- [What you should do] From the rows below, pull out every line containing the string "catalogue", treating uppercase and lowercase as different.

---+---

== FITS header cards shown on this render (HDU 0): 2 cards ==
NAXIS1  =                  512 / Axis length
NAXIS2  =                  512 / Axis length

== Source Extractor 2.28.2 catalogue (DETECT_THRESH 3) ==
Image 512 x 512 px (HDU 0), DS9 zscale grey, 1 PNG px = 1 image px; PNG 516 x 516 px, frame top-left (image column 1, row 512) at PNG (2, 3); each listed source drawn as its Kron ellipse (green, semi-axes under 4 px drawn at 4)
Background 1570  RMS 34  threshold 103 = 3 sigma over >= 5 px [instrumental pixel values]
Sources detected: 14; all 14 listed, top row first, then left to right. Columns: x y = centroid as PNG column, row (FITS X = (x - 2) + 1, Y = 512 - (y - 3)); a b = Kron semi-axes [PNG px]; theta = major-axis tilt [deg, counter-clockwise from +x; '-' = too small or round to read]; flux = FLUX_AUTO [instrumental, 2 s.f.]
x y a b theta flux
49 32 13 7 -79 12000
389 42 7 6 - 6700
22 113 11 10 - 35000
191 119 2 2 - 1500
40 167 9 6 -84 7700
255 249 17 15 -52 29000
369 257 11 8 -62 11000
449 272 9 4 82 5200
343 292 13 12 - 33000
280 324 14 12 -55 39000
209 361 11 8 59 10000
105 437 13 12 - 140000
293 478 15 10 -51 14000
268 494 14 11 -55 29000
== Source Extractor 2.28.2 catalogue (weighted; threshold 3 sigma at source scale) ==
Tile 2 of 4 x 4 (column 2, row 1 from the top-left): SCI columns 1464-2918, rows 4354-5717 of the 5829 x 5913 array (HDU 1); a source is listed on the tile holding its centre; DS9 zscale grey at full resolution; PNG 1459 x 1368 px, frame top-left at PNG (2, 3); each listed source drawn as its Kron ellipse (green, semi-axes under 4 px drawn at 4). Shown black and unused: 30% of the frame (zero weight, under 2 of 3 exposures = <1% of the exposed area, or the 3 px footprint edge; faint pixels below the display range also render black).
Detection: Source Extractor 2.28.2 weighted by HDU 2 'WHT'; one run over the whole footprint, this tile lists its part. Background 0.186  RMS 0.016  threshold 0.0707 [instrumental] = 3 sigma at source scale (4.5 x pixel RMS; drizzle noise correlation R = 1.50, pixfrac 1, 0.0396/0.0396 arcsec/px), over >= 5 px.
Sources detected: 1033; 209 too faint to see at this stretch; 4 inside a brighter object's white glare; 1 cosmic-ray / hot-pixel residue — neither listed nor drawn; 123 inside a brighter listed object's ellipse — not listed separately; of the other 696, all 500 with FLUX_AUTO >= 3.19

---+---

- [Response to this exercise]
== Source Extractor 2.28.2 catalogue (DETECT_THRESH 3) ==
== Source Extractor 2.28.2 catalogue (weighted; threshold 3 sigma at source scale) ==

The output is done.